The data captured by IoMT devices will support fully-predicative analytics, greatly reducing the time it will take to detect a health issue and significantly increasing the accuracy of doctor’s diagnoses.
With 5G services, trips to your local doctor’s surgery could become a thing of the past. With the greatly improved data rates that 5G will bring, 3D ultra-HD live video streaming will allow you to connect with your GP in real-time and even access VR (virtual-reality) services simultaneously to help doctors to explain care and patients understand treatment.
These services are invaluable for those patients who are less able to access physical locations because of health issues or the rural location of their home.
Aside from patient care, the same remote streaming consultations could be used for professional training to other healthcare professionals around the world who would otherwise be confined to text-books or basic online learning resources. Using VR, medical students would be able to virtually follow a real-life example of patient care.
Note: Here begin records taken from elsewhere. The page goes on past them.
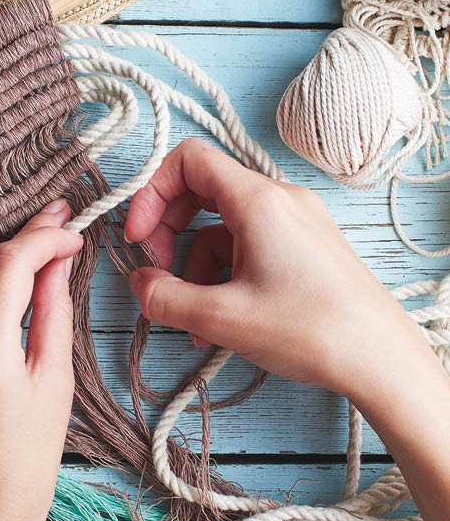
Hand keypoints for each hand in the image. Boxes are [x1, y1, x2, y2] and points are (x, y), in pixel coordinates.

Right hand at [125, 139, 431, 401]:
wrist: (382, 361)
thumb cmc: (312, 331)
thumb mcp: (222, 318)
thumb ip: (165, 296)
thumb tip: (139, 283)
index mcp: (258, 201)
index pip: (189, 160)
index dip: (151, 192)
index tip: (138, 236)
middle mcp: (279, 199)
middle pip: (202, 191)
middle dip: (170, 230)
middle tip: (157, 273)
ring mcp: (295, 222)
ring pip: (224, 226)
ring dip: (196, 265)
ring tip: (194, 319)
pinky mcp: (304, 246)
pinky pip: (249, 245)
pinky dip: (225, 274)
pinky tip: (220, 319)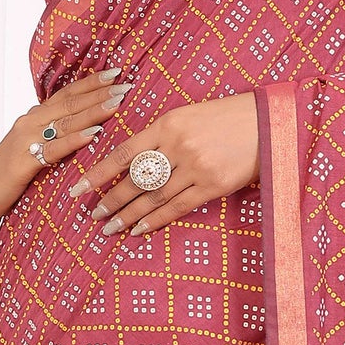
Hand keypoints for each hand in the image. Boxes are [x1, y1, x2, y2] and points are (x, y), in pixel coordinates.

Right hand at [0, 67, 133, 223]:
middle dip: (100, 92)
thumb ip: (56, 135)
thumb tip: (90, 129)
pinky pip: (54, 148)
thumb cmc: (10, 170)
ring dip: (94, 110)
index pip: (68, 94)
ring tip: (117, 102)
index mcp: (37, 117)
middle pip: (71, 102)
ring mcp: (27, 139)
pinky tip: (94, 134)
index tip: (117, 73)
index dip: (92, 83)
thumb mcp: (35, 146)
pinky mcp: (24, 161)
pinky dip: (75, 139)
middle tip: (126, 84)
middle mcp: (32, 121)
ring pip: (66, 121)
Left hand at [70, 93, 259, 238]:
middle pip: (135, 180)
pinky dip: (156, 220)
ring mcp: (195, 167)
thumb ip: (160, 135)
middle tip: (93, 216)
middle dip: (110, 201)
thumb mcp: (187, 115)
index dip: (97, 174)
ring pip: (153, 196)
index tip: (77, 189)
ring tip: (110, 229)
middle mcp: (177, 146)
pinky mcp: (213, 185)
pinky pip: (178, 206)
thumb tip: (132, 160)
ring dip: (129, 215)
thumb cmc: (225, 117)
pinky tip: (140, 230)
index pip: (122, 153)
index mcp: (167, 124)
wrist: (266, 122)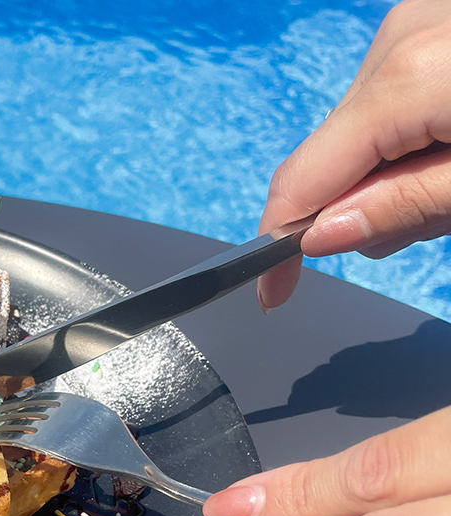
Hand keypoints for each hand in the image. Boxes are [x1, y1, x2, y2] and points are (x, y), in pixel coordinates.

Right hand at [257, 0, 450, 309]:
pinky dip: (421, 133)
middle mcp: (399, 39)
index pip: (301, 179)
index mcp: (408, 78)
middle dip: (366, 204)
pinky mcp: (437, 21)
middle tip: (438, 223)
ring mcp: (418, 21)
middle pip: (334, 153)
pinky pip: (398, 95)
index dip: (278, 245)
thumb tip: (320, 238)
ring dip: (400, 170)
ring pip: (367, 127)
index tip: (275, 294)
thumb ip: (402, 209)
It may sound like something out of a science-fiction movie, but automated, assisted and fully-robotic services has already begun in surgeries around the world and will significantly improve with the introduction of 5G. This includes the use of haptic devices such as gloves, that allow a surgeon to wear a glove-like device to remotely move and ‘feel’ the patient they are operating on from a different location.
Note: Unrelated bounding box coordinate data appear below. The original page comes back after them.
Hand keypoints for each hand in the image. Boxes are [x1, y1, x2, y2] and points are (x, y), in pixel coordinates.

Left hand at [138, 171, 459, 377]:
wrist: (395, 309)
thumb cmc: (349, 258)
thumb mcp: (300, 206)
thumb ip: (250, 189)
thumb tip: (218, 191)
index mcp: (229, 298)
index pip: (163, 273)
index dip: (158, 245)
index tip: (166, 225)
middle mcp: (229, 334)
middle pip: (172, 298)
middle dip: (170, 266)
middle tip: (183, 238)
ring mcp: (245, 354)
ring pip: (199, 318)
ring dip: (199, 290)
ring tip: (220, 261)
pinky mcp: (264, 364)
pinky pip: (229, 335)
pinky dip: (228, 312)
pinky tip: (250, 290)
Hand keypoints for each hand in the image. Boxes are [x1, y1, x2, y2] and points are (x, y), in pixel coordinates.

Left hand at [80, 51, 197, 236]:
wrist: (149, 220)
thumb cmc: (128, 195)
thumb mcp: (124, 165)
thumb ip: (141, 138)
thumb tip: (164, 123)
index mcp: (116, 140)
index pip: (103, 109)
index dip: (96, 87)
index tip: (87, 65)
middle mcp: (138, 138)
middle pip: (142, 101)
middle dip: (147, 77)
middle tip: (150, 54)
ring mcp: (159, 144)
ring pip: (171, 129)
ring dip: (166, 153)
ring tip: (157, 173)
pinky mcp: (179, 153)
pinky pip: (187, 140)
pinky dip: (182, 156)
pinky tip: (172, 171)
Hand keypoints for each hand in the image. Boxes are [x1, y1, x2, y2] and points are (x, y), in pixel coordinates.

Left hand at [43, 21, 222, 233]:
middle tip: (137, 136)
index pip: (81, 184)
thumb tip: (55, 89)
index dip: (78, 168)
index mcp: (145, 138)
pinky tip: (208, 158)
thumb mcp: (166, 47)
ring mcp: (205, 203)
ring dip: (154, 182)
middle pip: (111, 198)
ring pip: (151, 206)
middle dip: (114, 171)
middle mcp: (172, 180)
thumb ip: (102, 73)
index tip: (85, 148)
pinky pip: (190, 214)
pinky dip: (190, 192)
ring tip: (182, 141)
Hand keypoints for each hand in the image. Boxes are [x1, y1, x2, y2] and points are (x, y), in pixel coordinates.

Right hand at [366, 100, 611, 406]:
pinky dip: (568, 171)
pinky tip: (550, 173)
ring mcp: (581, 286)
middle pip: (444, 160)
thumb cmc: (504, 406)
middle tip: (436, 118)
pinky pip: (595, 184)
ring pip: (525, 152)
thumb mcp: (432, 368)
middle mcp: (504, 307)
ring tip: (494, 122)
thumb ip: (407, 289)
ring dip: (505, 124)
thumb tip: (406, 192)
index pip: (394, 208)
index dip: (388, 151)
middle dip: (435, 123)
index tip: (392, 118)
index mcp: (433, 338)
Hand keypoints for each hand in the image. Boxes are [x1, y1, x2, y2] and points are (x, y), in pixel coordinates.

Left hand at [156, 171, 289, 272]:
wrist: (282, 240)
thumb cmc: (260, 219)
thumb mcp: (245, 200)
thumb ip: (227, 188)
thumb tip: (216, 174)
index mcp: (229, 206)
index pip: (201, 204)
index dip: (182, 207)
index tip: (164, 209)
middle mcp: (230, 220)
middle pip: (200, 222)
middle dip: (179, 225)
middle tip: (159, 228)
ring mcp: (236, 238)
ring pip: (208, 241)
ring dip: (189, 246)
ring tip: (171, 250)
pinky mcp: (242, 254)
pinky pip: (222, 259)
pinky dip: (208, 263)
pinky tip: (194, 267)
The use of such robotic devices could be used for extremely long surgeries where a human surgeon could become fatigued or lose concentration over a long period of time. Also, they could be used as an assistant to a human surgeon, guiding and assessing the patient as the surgeon operates.
Potentially one of the oldest and most important techniques for diagnoses comes from scanning a patient’s body for clues and information in to their condition. With 5G, scanning could be achieved at a fraction of the time it currently takes and made available for review more quickly and to more healthcare professionals in near real-time. The services could also feed in to the video and VR capabilities that 5G would bring, allowing for multiple patient assessment and ultimately more accurate diagnosis.
It would also be able to assist in training, again for trainee professionals to better understand a patient and their symptoms.
The ultra-reliable services that 5G technologies bring to mobile communication will no-doubt be life-changing for many people around the world and particularly in the field of healthcare. Both patients and professionals will benefit from the improvements it will bring to treatment and learning services.